> **EXERCISE INSTRUCTIONS**
Without changing a word, return the listing below, minus its images.

> **DATA LISTING**
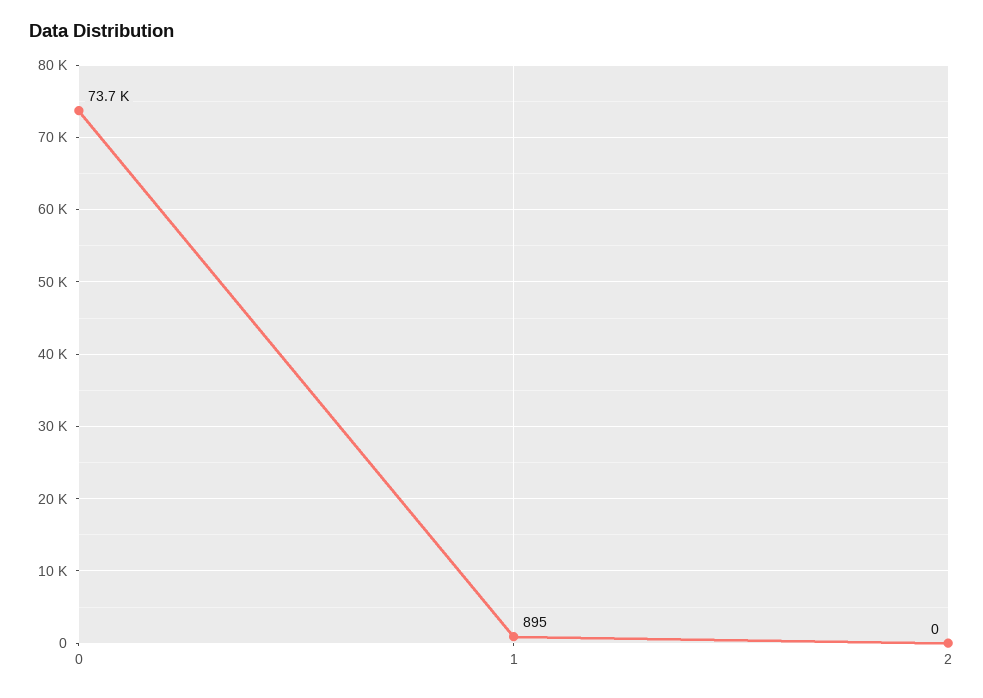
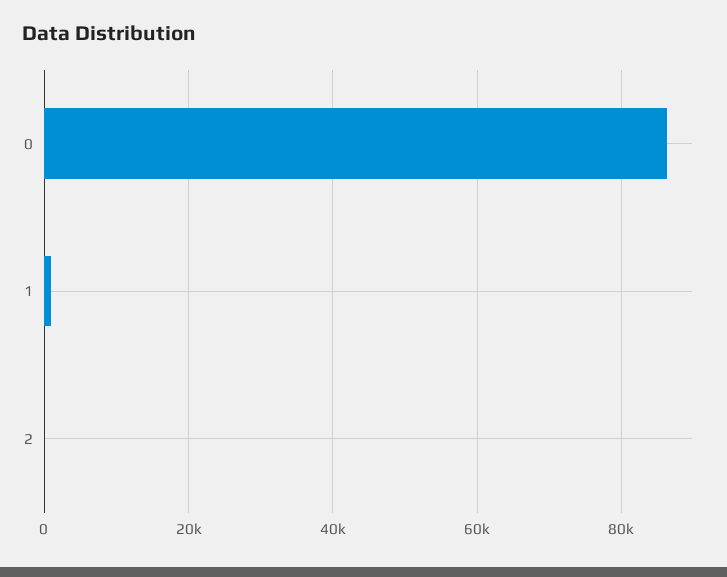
  {
-   "0": 73700,
+   "0": 86000,
    "1": 895,
    "2": 0
  }

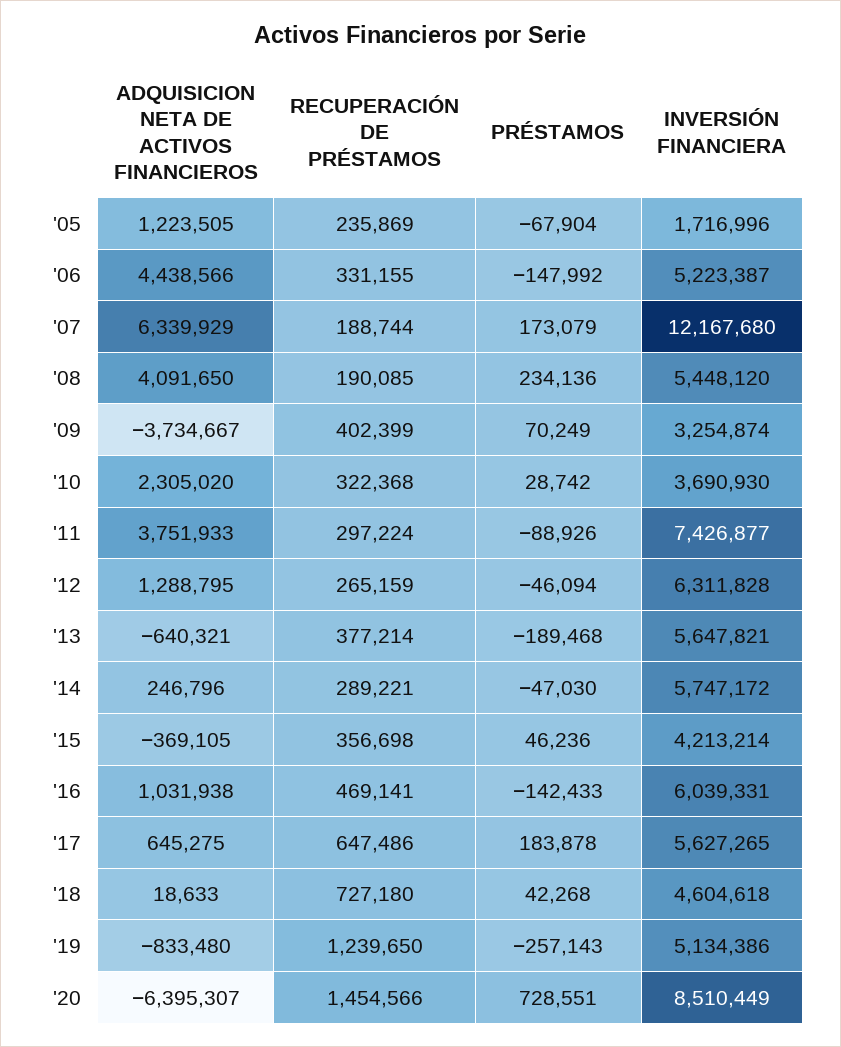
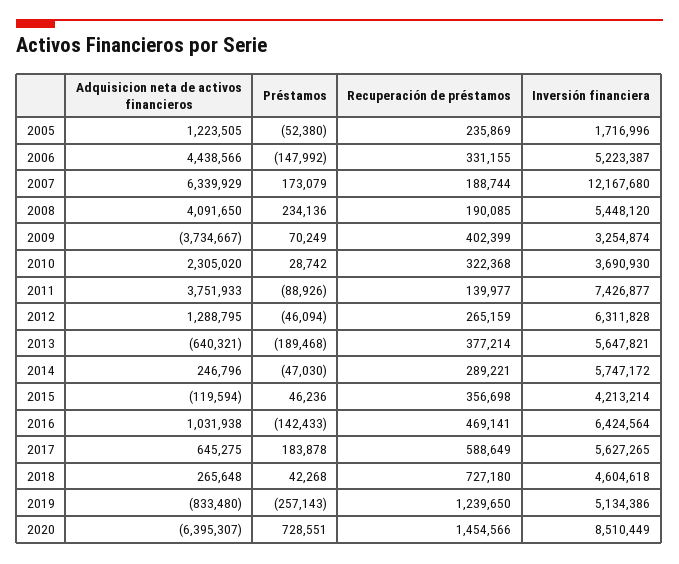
  {
    "ADQUISICION NETA DE ACTIVOS FINANCIEROS": {
      "'05": 1223505,
      "'06": 4438566,
      "'07": 6339929,
      "'08": 4091650,
      "'09": -3734667,
      "'10": 2305020,
      "'11": 3751933,
      "'12": 1288795,
      "'13": -640321,
      "'14": 246796,
-     "'15": -369105,
+     "'15": -119594,
      "'16": 1031938,
      "'17": 645275,
-     "'18": 18633,
+     "'18": 265648,
      "'19": -833480,
      "'20": -6395307
    },
    "RECUPERACIÓN DE PRÉSTAMOS": {
      "'05": 235869,
      "'06": 331155,
      "'07": 188744,
      "'08": 190085,
      "'09": 402399,
      "'10": 322368,
-     "'11": 297224,
+     "'11": 139977,
      "'12": 265159,
      "'13": 377214,
      "'14": 289221,
      "'15": 356698,
      "'16": 469141,
-     "'17": 647486,
+     "'17": 588649,
      "'18": 727180,
      "'19": 1239650,
      "'20": 1454566
    },
    "PRÉSTAMOS": {
-     "'05": -67904,
+     "'05": -52380,
      "'06": -147992,
      "'07": 173079,
      "'08": 234136,
      "'09": 70249,
      "'10": 28742,
      "'11": -88926,
      "'12": -46094,
      "'13": -189468,
      "'14": -47030,
      "'15": 46236,
      "'16": -142433,
      "'17": 183878,
      "'18": 42268,
      "'19": -257143,
      "'20": 728551
    },
    "INVERSIÓN FINANCIERA": {
      "'05": 1716996,
      "'06": 5223387,
      "'07": 12167680,
      "'08": 5448120,
      "'09": 3254874,
      "'10": 3690930,
      "'11": 7426877,
      "'12": 6311828,
      "'13": 5647821,
      "'14": 5747172,
      "'15": 4213214,
-     "'16": 6039331,
+     "'16": 6424564,
      "'17": 5627265,
      "'18": 4604618,
      "'19": 5134386,
      "'20": 8510449
    }
  }

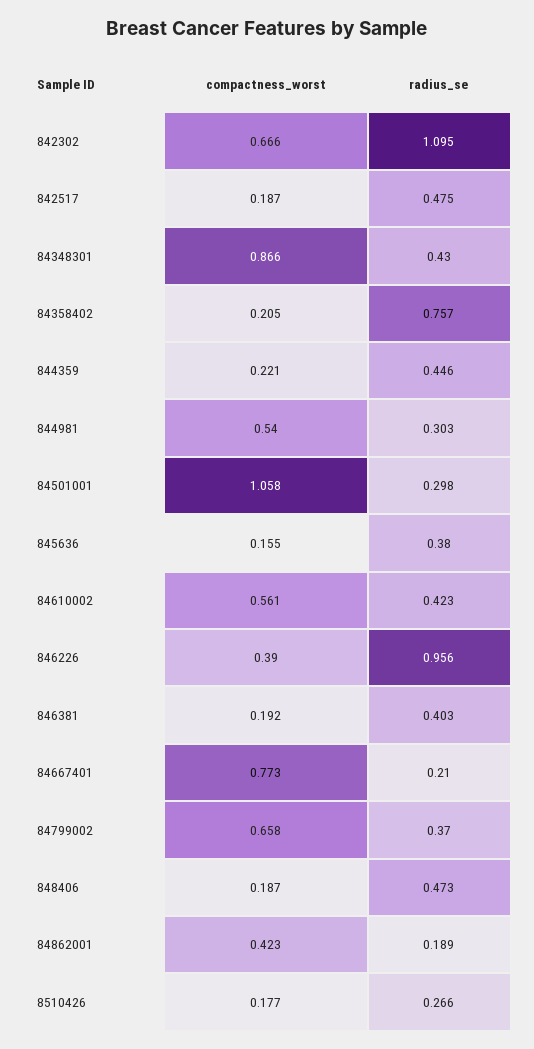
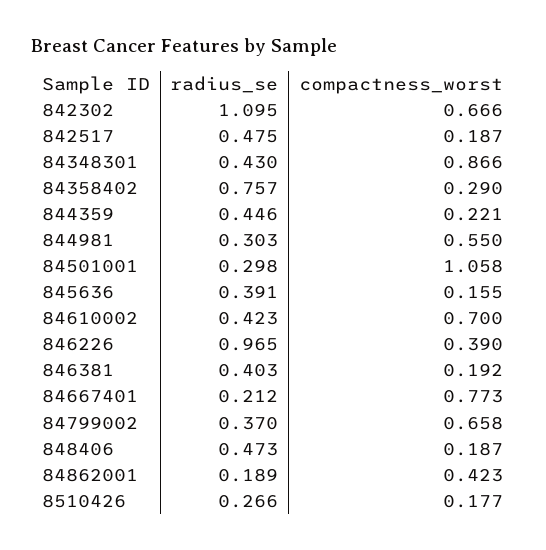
  {
    "compactness_worst": {
      "842302": 0.666,
      "842517": 0.187,
      "84348301": 0.866,
-     "84358402": 0.205,
+     "84358402": 0.29,
      "844359": 0.221,
-     "844981": 0.54,
+     "844981": 0.55,
      "84501001": 1.058,
      "845636": 0.155,
-     "84610002": 0.561,
+     "84610002": 0.7,
      "846226": 0.39,
      "846381": 0.192,
      "84667401": 0.773,
      "84799002": 0.658,
      "848406": 0.187,
      "84862001": 0.423,
      "8510426": 0.177
    },
    "radius_se": {
      "842302": 1.095,
      "842517": 0.475,
      "84348301": 0.43,
      "84358402": 0.757,
      "844359": 0.446,
      "844981": 0.303,
      "84501001": 0.298,
-     "845636": 0.38,
+     "845636": 0.391,
      "84610002": 0.423,
-     "846226": 0.956,
+     "846226": 0.965,
      "846381": 0.403,
-     "84667401": 0.21,
+     "84667401": 0.212,
      "84799002": 0.37,
      "848406": 0.473,
      "84862001": 0.189,
      "8510426": 0.266
    }
  }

> **TASK RESPONSE**
  {
-   "0": 73700,
+   "0": 86000,
    "1": 895,
    "2": 0
  }

  {
    "ADQUISICION NETA DE ACTIVOS FINANCIEROS": {
      "'05": 1223505,
      "'06": 4438566,
      "'07": 6339929,
      "'08": 4091650,
      "'09": -3734667,
      "'10": 2305020,
      "'11": 3751933,
      "'12": 1288795,
      "'13": -640321,
      "'14": 246796,
-     "'15": -369105,
+     "'15": -119594,
      "'16": 1031938,
      "'17": 645275,
-     "'18": 18633,
+     "'18": 265648,
      "'19": -833480,
      "'20": -6395307
    },
    "RECUPERACIÓN DE PRÉSTAMOS": {
      "'05": 235869,
      "'06": 331155,
      "'07": 188744,
      "'08": 190085,
      "'09": 402399,
      "'10": 322368,
-     "'11": 297224,
+     "'11": 139977,
      "'12": 265159,
      "'13": 377214,
      "'14": 289221,
      "'15": 356698,
      "'16": 469141,
-     "'17": 647486,
+     "'17": 588649,
      "'18": 727180,
      "'19": 1239650,
      "'20": 1454566
    },
    "PRÉSTAMOS": {
-     "'05": -67904,
+     "'05": -52380,
      "'06": -147992,
      "'07": 173079,
      "'08": 234136,
      "'09": 70249,
      "'10": 28742,
      "'11": -88926,
      "'12": -46094,
      "'13": -189468,
      "'14": -47030,
      "'15": 46236,
      "'16": -142433,
      "'17": 183878,
      "'18": 42268,
      "'19": -257143,
      "'20": 728551
    },
    "INVERSIÓN FINANCIERA": {
      "'05": 1716996,
      "'06": 5223387,
      "'07": 12167680,
      "'08": 5448120,
      "'09": 3254874,
      "'10": 3690930,
      "'11": 7426877,
      "'12": 6311828,
      "'13": 5647821,
      "'14": 5747172,
      "'15": 4213214,
-     "'16": 6039331,
+     "'16": 6424564,
      "'17": 5627265,
      "'18": 4604618,
      "'19": 5134386,
      "'20": 8510449
    }
  }

  {
    "compactness_worst": {
      "842302": 0.666,
      "842517": 0.187,
      "84348301": 0.866,
-     "84358402": 0.205,
+     "84358402": 0.29,
      "844359": 0.221,
-     "844981": 0.54,
+     "844981": 0.55,
      "84501001": 1.058,
      "845636": 0.155,
-     "84610002": 0.561,
+     "84610002": 0.7,
      "846226": 0.39,
      "846381": 0.192,
      "84667401": 0.773,
      "84799002": 0.658,
      "848406": 0.187,
      "84862001": 0.423,
      "8510426": 0.177
    },
    "radius_se": {
      "842302": 1.095,
      "842517": 0.475,
      "84348301": 0.43,
      "84358402": 0.757,
      "844359": 0.446,
      "844981": 0.303,
      "84501001": 0.298,
-     "845636": 0.38,
+     "845636": 0.391,
      "84610002": 0.423,
-     "846226": 0.956,
+     "846226": 0.965,
      "846381": 0.403,
-     "84667401": 0.21,
+     "84667401": 0.212,
      "84799002": 0.37,
      "848406": 0.473,
      "84862001": 0.189,
      "8510426": 0.266
    }
  }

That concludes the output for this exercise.